-- Instructions for the task --
Copy the lines exactly. Begin at the first line of the data and stop after the line with "Velkommen til en".

-- Data for review --

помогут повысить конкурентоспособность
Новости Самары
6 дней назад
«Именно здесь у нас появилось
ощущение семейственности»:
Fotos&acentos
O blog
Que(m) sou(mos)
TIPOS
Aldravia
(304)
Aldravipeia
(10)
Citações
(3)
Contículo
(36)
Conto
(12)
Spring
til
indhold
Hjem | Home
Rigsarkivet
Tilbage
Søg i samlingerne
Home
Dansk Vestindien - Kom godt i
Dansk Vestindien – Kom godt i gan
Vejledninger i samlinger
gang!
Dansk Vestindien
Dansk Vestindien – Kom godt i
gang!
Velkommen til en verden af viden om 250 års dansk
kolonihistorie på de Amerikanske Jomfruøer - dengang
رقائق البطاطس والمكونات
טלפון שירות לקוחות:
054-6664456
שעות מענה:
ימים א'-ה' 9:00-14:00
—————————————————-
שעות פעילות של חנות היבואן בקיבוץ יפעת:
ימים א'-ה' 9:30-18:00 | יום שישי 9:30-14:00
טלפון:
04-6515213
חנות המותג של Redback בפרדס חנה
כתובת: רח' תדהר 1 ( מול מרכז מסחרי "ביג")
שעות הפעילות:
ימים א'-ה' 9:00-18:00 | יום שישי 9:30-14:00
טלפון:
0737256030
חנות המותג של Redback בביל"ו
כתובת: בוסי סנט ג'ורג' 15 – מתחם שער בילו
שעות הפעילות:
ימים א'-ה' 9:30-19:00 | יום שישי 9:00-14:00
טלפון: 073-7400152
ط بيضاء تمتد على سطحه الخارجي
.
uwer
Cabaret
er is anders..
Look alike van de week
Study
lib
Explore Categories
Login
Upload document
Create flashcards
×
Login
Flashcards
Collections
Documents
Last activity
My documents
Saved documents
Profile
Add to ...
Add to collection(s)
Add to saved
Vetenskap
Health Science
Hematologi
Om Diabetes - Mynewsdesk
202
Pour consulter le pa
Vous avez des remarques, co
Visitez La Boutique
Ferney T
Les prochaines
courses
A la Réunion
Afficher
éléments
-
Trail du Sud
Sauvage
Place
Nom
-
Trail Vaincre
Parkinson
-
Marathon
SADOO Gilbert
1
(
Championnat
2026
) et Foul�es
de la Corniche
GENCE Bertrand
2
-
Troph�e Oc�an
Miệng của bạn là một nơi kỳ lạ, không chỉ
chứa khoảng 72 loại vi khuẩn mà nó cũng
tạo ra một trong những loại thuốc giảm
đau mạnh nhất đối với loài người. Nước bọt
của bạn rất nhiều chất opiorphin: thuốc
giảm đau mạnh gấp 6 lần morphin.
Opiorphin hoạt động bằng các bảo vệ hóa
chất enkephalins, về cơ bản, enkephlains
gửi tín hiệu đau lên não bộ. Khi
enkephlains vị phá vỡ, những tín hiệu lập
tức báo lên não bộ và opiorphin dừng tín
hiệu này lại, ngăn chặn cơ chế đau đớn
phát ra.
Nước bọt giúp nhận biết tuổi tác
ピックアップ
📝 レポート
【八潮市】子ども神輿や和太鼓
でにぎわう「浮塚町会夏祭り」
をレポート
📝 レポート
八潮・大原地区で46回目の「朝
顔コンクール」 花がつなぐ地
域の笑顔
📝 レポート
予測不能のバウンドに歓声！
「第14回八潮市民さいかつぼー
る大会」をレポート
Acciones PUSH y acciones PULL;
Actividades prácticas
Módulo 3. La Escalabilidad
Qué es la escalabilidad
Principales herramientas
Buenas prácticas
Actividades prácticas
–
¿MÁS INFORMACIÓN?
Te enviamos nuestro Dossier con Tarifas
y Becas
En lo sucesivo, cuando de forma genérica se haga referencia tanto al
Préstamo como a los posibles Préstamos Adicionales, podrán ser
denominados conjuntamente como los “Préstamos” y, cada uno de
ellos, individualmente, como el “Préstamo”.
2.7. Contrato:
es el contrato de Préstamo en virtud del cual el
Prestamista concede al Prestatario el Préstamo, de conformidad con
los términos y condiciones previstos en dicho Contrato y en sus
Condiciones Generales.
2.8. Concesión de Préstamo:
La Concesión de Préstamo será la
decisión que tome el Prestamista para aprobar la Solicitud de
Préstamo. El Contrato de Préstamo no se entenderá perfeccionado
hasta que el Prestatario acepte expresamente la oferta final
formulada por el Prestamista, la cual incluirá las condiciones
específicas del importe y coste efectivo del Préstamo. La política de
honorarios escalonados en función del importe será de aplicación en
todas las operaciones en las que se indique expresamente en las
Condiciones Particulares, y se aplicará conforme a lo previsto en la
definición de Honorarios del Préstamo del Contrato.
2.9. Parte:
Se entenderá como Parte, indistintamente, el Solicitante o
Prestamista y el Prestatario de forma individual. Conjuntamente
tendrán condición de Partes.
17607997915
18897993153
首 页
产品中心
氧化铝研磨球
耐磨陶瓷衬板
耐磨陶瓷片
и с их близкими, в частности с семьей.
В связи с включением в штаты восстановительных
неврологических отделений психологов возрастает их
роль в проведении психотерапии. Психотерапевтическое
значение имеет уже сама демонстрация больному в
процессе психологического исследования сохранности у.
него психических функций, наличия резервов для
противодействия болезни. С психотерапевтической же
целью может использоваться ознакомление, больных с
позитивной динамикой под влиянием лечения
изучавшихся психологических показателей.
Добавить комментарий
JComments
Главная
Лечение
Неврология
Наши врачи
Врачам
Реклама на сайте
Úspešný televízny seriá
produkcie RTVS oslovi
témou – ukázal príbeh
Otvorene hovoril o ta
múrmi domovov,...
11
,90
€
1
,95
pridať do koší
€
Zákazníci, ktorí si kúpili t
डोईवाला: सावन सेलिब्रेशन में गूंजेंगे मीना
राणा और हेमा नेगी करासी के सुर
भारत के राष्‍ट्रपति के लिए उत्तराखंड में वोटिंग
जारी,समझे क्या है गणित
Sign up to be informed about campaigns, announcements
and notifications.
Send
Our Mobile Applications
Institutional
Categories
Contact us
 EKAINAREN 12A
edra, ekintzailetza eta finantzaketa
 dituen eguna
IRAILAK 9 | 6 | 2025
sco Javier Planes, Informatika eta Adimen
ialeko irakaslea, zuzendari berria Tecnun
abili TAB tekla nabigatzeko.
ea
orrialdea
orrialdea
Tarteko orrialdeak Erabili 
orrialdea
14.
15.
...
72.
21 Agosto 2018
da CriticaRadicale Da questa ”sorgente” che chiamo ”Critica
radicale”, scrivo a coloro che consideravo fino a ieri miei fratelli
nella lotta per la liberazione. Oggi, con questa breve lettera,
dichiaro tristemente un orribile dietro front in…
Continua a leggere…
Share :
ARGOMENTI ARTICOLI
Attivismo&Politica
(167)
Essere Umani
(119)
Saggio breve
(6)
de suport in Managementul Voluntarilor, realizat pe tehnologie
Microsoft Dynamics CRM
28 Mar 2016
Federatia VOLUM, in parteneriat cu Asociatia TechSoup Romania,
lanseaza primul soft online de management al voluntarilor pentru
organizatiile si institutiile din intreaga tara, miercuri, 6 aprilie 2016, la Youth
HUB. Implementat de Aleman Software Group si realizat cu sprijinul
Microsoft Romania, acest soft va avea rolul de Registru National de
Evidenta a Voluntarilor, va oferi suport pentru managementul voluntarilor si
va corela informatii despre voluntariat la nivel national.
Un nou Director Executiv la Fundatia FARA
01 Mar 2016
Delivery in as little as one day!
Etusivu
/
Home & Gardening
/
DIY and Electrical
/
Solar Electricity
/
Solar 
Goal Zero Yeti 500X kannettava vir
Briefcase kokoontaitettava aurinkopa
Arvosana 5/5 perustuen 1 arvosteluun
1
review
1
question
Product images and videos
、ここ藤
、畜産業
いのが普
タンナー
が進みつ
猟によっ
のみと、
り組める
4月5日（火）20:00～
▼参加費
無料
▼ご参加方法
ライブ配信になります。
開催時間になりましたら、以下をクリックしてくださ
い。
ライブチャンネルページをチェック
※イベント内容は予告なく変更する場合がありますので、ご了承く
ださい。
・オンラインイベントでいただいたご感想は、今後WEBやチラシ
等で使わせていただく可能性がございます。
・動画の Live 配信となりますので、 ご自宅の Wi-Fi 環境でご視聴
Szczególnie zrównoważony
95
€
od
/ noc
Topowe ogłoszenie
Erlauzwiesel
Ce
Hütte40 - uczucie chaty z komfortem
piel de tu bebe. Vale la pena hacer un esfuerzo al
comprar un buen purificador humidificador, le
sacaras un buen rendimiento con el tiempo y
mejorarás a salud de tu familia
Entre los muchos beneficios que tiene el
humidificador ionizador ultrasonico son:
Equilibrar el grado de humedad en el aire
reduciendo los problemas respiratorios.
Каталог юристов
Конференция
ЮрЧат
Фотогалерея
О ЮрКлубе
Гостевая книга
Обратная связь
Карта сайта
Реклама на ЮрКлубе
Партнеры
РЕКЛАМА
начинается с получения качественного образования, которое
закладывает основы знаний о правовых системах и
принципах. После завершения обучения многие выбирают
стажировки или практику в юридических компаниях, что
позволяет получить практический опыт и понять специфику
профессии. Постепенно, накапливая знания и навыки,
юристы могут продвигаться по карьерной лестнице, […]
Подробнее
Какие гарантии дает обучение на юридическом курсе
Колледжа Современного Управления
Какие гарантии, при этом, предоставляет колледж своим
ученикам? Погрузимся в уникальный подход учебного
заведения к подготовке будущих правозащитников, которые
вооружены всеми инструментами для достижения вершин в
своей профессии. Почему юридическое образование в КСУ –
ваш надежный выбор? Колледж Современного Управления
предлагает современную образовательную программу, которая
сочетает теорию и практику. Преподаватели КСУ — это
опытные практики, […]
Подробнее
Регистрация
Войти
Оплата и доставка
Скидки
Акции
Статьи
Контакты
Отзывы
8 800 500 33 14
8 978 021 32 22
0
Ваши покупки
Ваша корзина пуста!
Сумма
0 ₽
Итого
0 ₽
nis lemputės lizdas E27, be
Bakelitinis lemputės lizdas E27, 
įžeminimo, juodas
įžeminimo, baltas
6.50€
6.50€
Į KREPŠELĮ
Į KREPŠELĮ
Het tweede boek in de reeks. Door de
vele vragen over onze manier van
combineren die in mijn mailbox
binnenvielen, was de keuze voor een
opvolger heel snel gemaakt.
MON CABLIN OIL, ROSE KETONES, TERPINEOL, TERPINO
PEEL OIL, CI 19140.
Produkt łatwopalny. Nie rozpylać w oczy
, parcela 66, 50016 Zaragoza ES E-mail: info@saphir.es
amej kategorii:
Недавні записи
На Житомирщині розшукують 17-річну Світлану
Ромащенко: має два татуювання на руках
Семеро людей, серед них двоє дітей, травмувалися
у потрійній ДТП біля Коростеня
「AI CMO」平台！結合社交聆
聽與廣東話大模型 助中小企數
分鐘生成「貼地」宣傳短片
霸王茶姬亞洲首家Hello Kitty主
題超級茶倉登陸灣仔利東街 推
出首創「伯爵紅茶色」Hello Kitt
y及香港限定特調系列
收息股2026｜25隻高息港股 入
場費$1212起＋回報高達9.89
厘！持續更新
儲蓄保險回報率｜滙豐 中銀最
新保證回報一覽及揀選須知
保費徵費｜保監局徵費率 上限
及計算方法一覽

-- Written solution --
помогут повысить конкурентоспособность
Новости Самары
6 дней назад
«Именно здесь у нас появилось
ощущение семейственности»:
Fotos&acentos
O blog
Que(m) sou(mos)
TIPOS
Aldravia
(304)
Aldravipeia
(10)
Citações
(3)
Contículo
(36)
Conto
(12)
Spring
til
indhold
Hjem | Home
Rigsarkivet
Tilbage
Søg i samlingerne
Home
Dansk Vestindien - Kom godt i
Dansk Vestindien – Kom godt i gan
Vejledninger i samlinger
gang!
Dansk Vestindien
Dansk Vestindien – Kom godt i
gang!
Velkommen til en verden af viden om 250 års dansk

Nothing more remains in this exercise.